Re: Two speed challenges

*To*: mathgroup at smc.vnet.net*Subject*: [mg47418] Re: Two speed challenges*From*: koopman at sfu.ca (Ray Koopman)*Date*: Sat, 10 Apr 2004 02:01:23 -0400 (EDT)*References*: <c4u1us$9a3$1@smc.vnet.net>*Sender*: owner-wri-mathgroup at wolfram.com

"Gareth J. Russell" <gjr2008 at columbia.edu> wrote in message news:<c4u1us$9a3$1 at smc.vnet.net>... > > I would appreciate any advice on the following two pieces of code, > which are the rate-limiting factors and are as fast as I can make them. > Can anyone do better? > > Code 1 > > This simply randomizes a vector (in case it matters, > typical input is a 500-element vector of Reals). > > listRandomize = Compile[{{l, _Real, 1}}, > Sort[Table[{Random[], l[[i]]}, {i, 1, Length[l]}]][[All, 2]]] It's usually faster to avoid named index variables.

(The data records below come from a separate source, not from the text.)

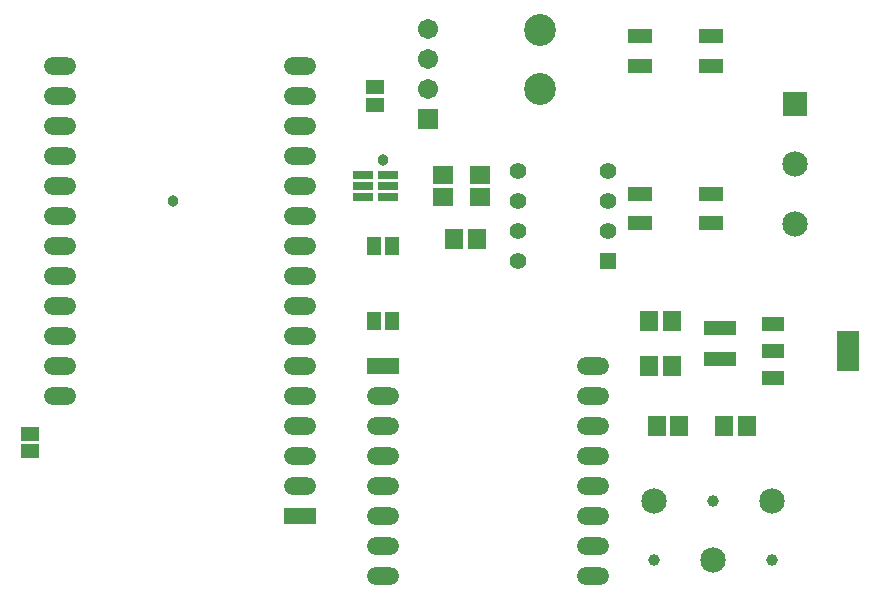
<source format=gts>
G04*
G04 #@! TF.GenerationSoftware,Altium Limited,Altium Designer,22.5.1 (42)*
G04*
G04 Layer_Color=8388736*
%FSLAX44Y44*%
%MOMM*%
G71*
G04*
G04 #@! TF.SameCoordinates,8346B9DA-9F02-4375-9B92-E9104D78EC3E*
G04*
G04*
G04 #@! TF.FilePolarity,Negative*
G04*
G01*
G75*
%ADD25R,2.0532X1.1532*%
%ADD26R,2.8032X1.3032*%
%ADD27R,1.3032X1.6032*%
%ADD28R,1.5032X1.7032*%
%ADD29R,1.9532X3.4032*%
%ADD30R,1.9532X1.1532*%
%ADD31R,1.6532X0.7532*%
%ADD32R,1.6532X0.7532*%
%ADD33R,1.6032X1.3032*%
%ADD34R,1.7032X1.5032*%
%ADD35C,1.4032*%
%ADD36R,1.4032X1.4032*%
%ADD37C,2.1532*%
%ADD38R,2.1532X2.1532*%
%ADD39C,1.0032*%
%ADD40R,1.7032X1.7032*%
%ADD41C,1.7032*%
%ADD42R,2.7432X1.4732*%
%ADD43O,2.7432X1.4732*%
%ADD44C,2.7032*%
%ADD45C,0.9652*%
D25*
X595400Y482400D02*
D03*
Y457400D02*
D03*
X534900D02*
D03*
Y482400D02*
D03*
Y349050D02*
D03*
Y324050D02*
D03*
X595400D02*
D03*
Y349050D02*
D03*
D26*
X603250Y235750D02*
D03*
Y208750D02*
D03*
D27*
X325000Y241300D02*
D03*
X310000D02*
D03*
X325000Y304800D02*
D03*
X310000D02*
D03*
D28*
X561950Y203200D02*
D03*
X542950D02*
D03*
X549300Y152400D02*
D03*
X568300D02*
D03*
X396850Y311150D02*
D03*
X377850D02*
D03*
X561950Y241300D02*
D03*
X542950D02*
D03*
X625450Y152400D02*
D03*
X606450D02*
D03*
D29*
X710950Y215900D02*
D03*
D30*
X647950Y192900D02*
D03*
Y215900D02*
D03*
Y238900D02*
D03*
D31*
X321900Y365100D02*
D03*
Y355600D02*
D03*
Y346100D02*
D03*
X300400D02*
D03*
Y355600D02*
D03*
D32*
X300400Y365100D02*
D03*
D33*
X19050Y146050D02*
D03*
Y131050D02*
D03*
X311150Y439300D02*
D03*
Y424300D02*
D03*
D34*
X368300Y365100D02*
D03*
Y346100D02*
D03*
X400050D02*
D03*
Y365100D02*
D03*
D35*
X431800Y292100D02*
D03*
Y317500D02*
D03*
Y342900D02*
D03*
Y368300D02*
D03*
X508000D02*
D03*
Y342900D02*
D03*
Y317500D02*
D03*
D36*
Y292100D02*
D03*
D37*
X666750Y323850D02*
D03*
Y374650D02*
D03*
X596900Y38900D02*
D03*
X646900Y88900D02*
D03*
X546900D02*
D03*
D38*
X666750Y425450D02*
D03*
D39*
X646900Y38900D02*
D03*
X546900D02*
D03*
X596900Y88900D02*
D03*
D40*
X355600Y412750D02*
D03*
D41*
Y438150D02*
D03*
Y463550D02*
D03*
Y488950D02*
D03*
D42*
X317500Y203200D02*
D03*
X247650Y76200D02*
D03*
D43*
X317500Y177800D02*
D03*
Y152400D02*
D03*
Y127000D02*
D03*
Y101600D02*
D03*
Y76200D02*
D03*
Y50800D02*
D03*
Y25400D02*
D03*
X495300Y203200D02*
D03*
Y177800D02*
D03*
Y152400D02*
D03*
Y127000D02*
D03*
Y101600D02*
D03*
Y76200D02*
D03*
Y50800D02*
D03*
Y25400D02*
D03*
X247650Y101600D02*
D03*
Y127000D02*
D03*
Y152400D02*
D03*
Y177800D02*
D03*
Y203200D02*
D03*
Y228600D02*
D03*
Y254000D02*
D03*
Y279400D02*
D03*
Y304800D02*
D03*
Y330200D02*
D03*
Y355600D02*
D03*
Y381000D02*
D03*
Y406400D02*
D03*
Y431800D02*
D03*
Y457200D02*
D03*
X44450Y177800D02*
D03*
Y203200D02*
D03*
Y228600D02*
D03*
Y254000D02*
D03*
Y279400D02*
D03*
Y304800D02*
D03*
Y330200D02*
D03*
Y355600D02*
D03*
Y381000D02*
D03*
Y406400D02*
D03*
Y431800D02*
D03*
Y457200D02*
D03*
D44*
X450850Y437896D02*
D03*
Y487896D02*
D03*
D45*
X139700Y342900D02*
D03*
X317500Y377952D02*
D03*
M02*

</source>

Try sorting Map[{Random[],#}&,l] or Transpose[{Table[Random[],{Length[l]}],l}]. Also, don't bet the family farm on Random. I have found it can be quite nonrandom, even in applications that use only the order properties of its output. See my 16 Jun 2003 post "Warning -- another Random[] failure". For confirmation that there is a problem and for a workaround, see Daniel Lichtblau's 5 May 2000 post "Re: [mg23340] Random Geometric (long)". > > > Code 2 > > This computes the only part of Moran's I that must change when the > ordering of elements in the vector z changes. It calculates the sum > over all i and j of z_i*z_j*w_ij, where w is (obviously) a square matrix > > moranIPart1 = Compile[{{z, _Real, 1}, {w, _Real, 2}}, > Apply[Plus, Apply[Plus, Outer[Times, z, z]*w]]] Use the built-in matrix-multiply operator. z.w.z should be much faster.